Alright class, most of you know our final exam's just around the corner. If you've got any questions regarding the course material, feel free to ask now we can discuss it for 5 minutes or you can send me an e-mail before 5:00, as I've only got a 56K dial-up at home and a limited AOL subscription.

(75 minutes left in class)

Lulu Chang: How many questions will there be?
Professor: It'll be 50 multiple choice questions.
Craig: True/False multiple choice?
Professor: No. It'll be normal multiple choice.
Lulu Chang: So it'll be a, b, c, and d right?
Craig: Yeah, there better not be an e option. That wouldn't be cool.
Professor: I'm not about "being cool". If I wanted to "be cool" I would've done the Peace Corp after college instead of going to graudate school.
Lulu Chang: So there is an e option?
Professor: Yes, there will be.
Craig: God damnit!

(71 minutes left in class)
Craig: What's the test on?
Professor: Everything from after last test.
Craig: So it's not cum-yew-la-tive?
Professor: I think the word you're thinking of is cumulative. It's got a "Q" sound. And no, no it's not.
Craig: I know what I said.

(65 minutes left in class)
Lulu Chang: What percent of the material on the exam would you say is from the textbook? Immediate follow up question: what percent of the material on the exam would you say is from lectures?
Professor: Um, I'm not entirely sure.
Lulu Chang: Could you venture to guess? I'd accept a guesstimation. Anything really.
Professor: 70/30 maybe?
Lulu Chang: Maybe or definitely?
Professor: Maybe.

(59 minutes left in class)
Craig: Is the e choice an "all/none of the above" or an actual option.
Professor: It will be an all/none of the above choice.
Craig: That's FUCKED UP!

(51 minutes left in class)
Craig: Can we use a pen?
Professor: No, it'll be a scantron. You can only use Number 2 pencils.
Craig: Do we have to bring number 2 pencils or will they be supplied?
Professor: I'll have a couple pencils, but I'd expect most students at the undergraduate level to be prepared and responsible enough to bring a pencil.
Craig: But you'll have pencils?
Professor: Yes.
Craig: The small ones our actual full pencils?
Professor: The small ones.
Craig: Erasers?
Professor: No.
Professor: You should bring a pencil.

(43 minutes left in class)
Professor: Anything I said in class could potentially be on the exam.
Lulu Chang: What about when you went off on that tangent about having to take care of your Aunt one weekend every month and how annoying it is because she lives 2 hours away.
Professor: Probably not on it.
Lulu Chang: Probably or definitely?
Professor: Definitely.

(25 minutes left in class)
Craig: Will there be different versions of the test?
Professor: Why would you need to know that?
Craig: Just curious.

(11 minutes left in class)
Lulu Chang: Is there any possibility that you could post the PowerPoint slides?
Professor: I won't be posting the slides, but your notes should suffice.
Craig: What if we don't take notes?
Professor: Then study the textbook.
Craig: What if we don't own the textbook?
Professor: There's one on reserve at the library.
Craig: Where's the library?

(3 minutes left in class)
Professor: There will be no trick questions. I'm on your side guys.
Craig: That 'e' option sure sounds like a FUCKING trick question.

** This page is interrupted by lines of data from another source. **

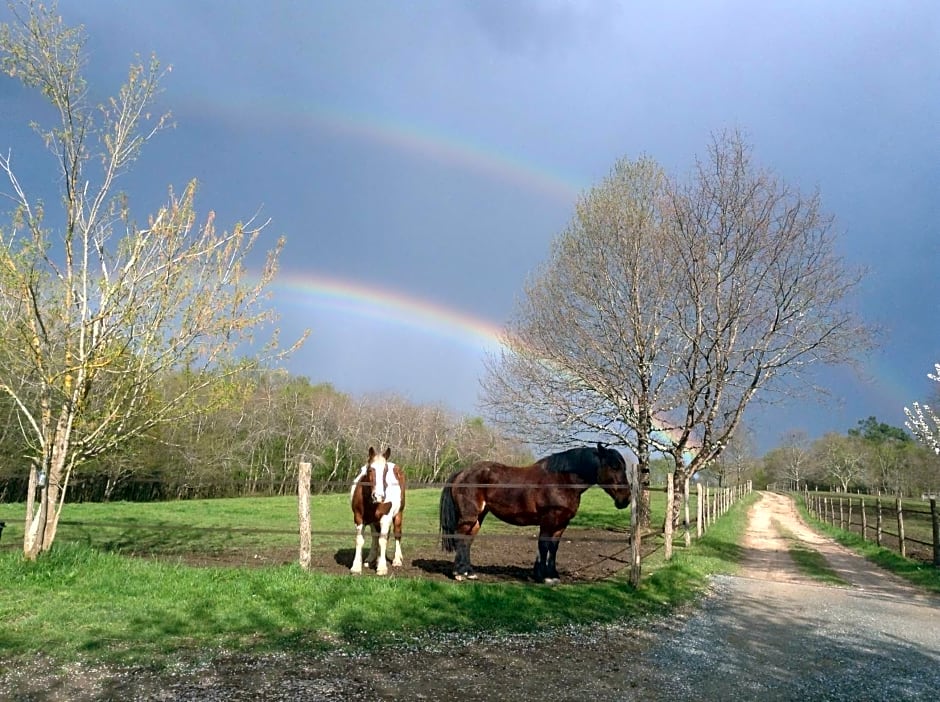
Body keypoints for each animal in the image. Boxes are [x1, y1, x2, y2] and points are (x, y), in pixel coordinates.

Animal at [346, 448, 402, 576]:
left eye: (385, 470)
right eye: (370, 469)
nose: (379, 496)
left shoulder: (385, 518)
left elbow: (383, 540)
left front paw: (382, 567)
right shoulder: (359, 518)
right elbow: (360, 540)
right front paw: (356, 567)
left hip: (398, 514)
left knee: (396, 533)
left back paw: (396, 560)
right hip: (373, 521)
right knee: (375, 536)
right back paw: (371, 559)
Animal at [440, 442, 632, 584]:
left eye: (623, 467)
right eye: (613, 466)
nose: (625, 499)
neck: (561, 481)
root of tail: (462, 473)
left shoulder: (561, 523)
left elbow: (553, 548)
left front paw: (552, 575)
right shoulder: (549, 520)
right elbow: (544, 546)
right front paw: (544, 576)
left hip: (479, 517)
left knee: (467, 541)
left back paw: (469, 572)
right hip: (469, 517)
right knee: (460, 538)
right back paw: (458, 573)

(22 seconds left in class)
Craig: Should we use the back side of the pages in the blue book?
Professor: There is no blue book. It's all multiple choice.
Craig: Isn't this Creative Writing.
Professor: No, it's Cognitive Neuroscience.
Professor: I think you should go.

(2 minutes after class is over)
Lulu Chang: QQ: Quick question. Are we required to know what was supposed to be covered in today's lecture?